### Task details
In the Unicode character properties message, which type does the feedback described there recommend using instead?

### Document section

..........

C++ Logo

sg16

Advanced search

Re: [SG16-Unicode] D1628R0 (Unicode character properties)

From: Corentin <corentin.jabot_at_[hidden]>
Date: Thu, 28 Mar 2019 10:00:55 +0100
On Thu, Mar 28, 2019, 9:33 AM Lyberta <lyberta_at_[hidden]> wrote:

> > Yes - The longer the namespace, the more likely people are to write "use
> > namespace std::unicode;"
> > which defeats the purpose - we have bad precedent with std::filesystem.
> > Uni is sweet and short, I guess something like uncd would work too,
> > it's not as much about the name as it is about the number of letters
>
> Uni is too ambiguous, uncd is better but very ugly. I have no problem
> with std::filesystem.
>
> >
> >>
> >> Unicode always uses the term "code point", not "code point":
> >> https://www.unicode.org/glossary/#code_point
> >>
> >> So the name should be std::uni[code]::code_point.
> >
> >
> > Bike-shedding and while that might be true, is there any gain in
> > information ?
>
> "Codepoint" feels very wrong, almost as wrong as strlen and the rest of
> C library.
>
> >> In my experience, I never need the code point because surrogates are not
> >> allowed in valid UTF. I only ever need unicode scalar values:
> >> https://www.unicode.org/glossary/#unicode_scalar_value
> >
> >
> >
> > This api (and TR44) is defined in term of code points
> > it's actually well behave from all integers from 0 to 0xFFFFFFFF
>
> I guess, but do we really want our users to shove random integers in it
>

Yes. I really want a wide contract there

>
> > The whole reason I am using that codepoint type (which is more a
> > __codepoint_hack type) here is to delete
> > use with char and wchar_t which is non nonsensical.
> > Aka a code point type is not part of this proposal.
>
> That's why my design intended those functions to be member functions of
> code point (or scalar value) type. Since constructor is explicit, you
> can't shove char or wchar_t in there
>

That gives the impression these type may have state or caching which they
really shouldn't have. But otherwise yes, if your objects have a wide
contract all the way through - which they won't - having these methods in a
type is possible. I don't think we gain in usability thought, especially
it makes it harder to use these query in ranges.


> >
> > The feedback I got is to just not care and just use uint32_t instead and
> > let people
> > shoot themselves in the foot.
>
> What about systems where CHAR_BIT != 8, 16 or 32? std::uint32_t is
> optional, do we want Unicode on such systems? I'm myself on the edge
> between char32_t and std::uint_least32_t.
>

Good point

>> I'm writing a competing proposal where I want to propose
> >> std::unicode_code_point and std::unicode_scalar_value that have explicit
> >> constructors from char32_t and explicit member function .value() to get
> >> char32_t back. I think this is the only way forward. char8_t, char16_t
> >> and char32_t are dumb types that have horrible names, we should o.nly
> >> use them as a transition mechanism.

..........

### Excerpted records
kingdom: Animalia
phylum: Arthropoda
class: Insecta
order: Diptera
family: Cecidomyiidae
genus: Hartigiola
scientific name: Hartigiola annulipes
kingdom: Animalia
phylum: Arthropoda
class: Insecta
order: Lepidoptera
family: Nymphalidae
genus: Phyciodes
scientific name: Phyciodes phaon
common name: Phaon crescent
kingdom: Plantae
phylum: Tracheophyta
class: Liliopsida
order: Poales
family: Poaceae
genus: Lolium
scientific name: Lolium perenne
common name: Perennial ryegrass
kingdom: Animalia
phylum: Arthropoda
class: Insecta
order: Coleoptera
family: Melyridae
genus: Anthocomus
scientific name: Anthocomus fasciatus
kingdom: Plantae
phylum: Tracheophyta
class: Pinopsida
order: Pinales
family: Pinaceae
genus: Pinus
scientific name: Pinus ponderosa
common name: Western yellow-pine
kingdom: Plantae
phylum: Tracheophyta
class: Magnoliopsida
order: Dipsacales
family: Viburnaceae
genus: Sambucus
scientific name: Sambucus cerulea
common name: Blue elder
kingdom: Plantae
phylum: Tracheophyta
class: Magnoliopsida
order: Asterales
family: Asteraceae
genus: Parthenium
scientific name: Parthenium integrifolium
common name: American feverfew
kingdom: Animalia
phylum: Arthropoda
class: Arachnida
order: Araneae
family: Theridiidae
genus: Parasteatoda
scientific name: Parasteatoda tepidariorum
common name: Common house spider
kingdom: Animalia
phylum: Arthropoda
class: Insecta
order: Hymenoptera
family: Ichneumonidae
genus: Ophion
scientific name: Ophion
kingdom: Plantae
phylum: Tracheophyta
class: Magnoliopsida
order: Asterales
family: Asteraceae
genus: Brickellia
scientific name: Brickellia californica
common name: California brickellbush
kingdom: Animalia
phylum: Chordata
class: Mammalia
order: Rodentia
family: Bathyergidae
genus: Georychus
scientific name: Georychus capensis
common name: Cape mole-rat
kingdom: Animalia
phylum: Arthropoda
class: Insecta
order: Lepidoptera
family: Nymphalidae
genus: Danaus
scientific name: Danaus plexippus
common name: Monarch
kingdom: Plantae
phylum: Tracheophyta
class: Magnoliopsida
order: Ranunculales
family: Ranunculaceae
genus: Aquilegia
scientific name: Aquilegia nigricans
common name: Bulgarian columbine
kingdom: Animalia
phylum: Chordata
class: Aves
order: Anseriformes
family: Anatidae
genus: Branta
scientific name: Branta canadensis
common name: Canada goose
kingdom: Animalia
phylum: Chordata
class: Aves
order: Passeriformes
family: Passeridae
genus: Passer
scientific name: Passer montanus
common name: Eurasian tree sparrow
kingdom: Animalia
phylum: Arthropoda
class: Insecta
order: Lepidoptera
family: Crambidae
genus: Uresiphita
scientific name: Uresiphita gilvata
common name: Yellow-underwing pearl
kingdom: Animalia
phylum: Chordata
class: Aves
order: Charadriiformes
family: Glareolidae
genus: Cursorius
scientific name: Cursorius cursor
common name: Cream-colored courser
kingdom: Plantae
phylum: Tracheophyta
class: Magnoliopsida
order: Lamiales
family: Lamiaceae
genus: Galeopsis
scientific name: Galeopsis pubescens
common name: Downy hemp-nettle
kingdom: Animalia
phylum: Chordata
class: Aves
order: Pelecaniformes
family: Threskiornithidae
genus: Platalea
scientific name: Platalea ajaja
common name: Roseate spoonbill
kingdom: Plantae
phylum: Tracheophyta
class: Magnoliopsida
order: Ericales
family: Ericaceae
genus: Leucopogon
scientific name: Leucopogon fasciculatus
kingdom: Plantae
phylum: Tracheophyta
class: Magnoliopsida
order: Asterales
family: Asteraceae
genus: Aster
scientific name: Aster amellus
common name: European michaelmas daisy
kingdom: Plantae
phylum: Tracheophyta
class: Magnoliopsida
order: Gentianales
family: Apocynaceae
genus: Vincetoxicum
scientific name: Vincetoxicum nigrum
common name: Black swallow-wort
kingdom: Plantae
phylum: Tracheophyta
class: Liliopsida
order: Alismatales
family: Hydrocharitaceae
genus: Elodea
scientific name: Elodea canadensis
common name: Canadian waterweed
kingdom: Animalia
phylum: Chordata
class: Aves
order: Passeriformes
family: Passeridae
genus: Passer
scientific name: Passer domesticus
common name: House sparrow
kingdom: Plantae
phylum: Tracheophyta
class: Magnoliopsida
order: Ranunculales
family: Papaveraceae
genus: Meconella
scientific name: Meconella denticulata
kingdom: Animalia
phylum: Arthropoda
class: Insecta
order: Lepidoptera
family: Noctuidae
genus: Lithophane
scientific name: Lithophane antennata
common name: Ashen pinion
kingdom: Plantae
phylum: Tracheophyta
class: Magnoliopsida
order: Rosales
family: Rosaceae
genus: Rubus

..........

### The solution
uint32_t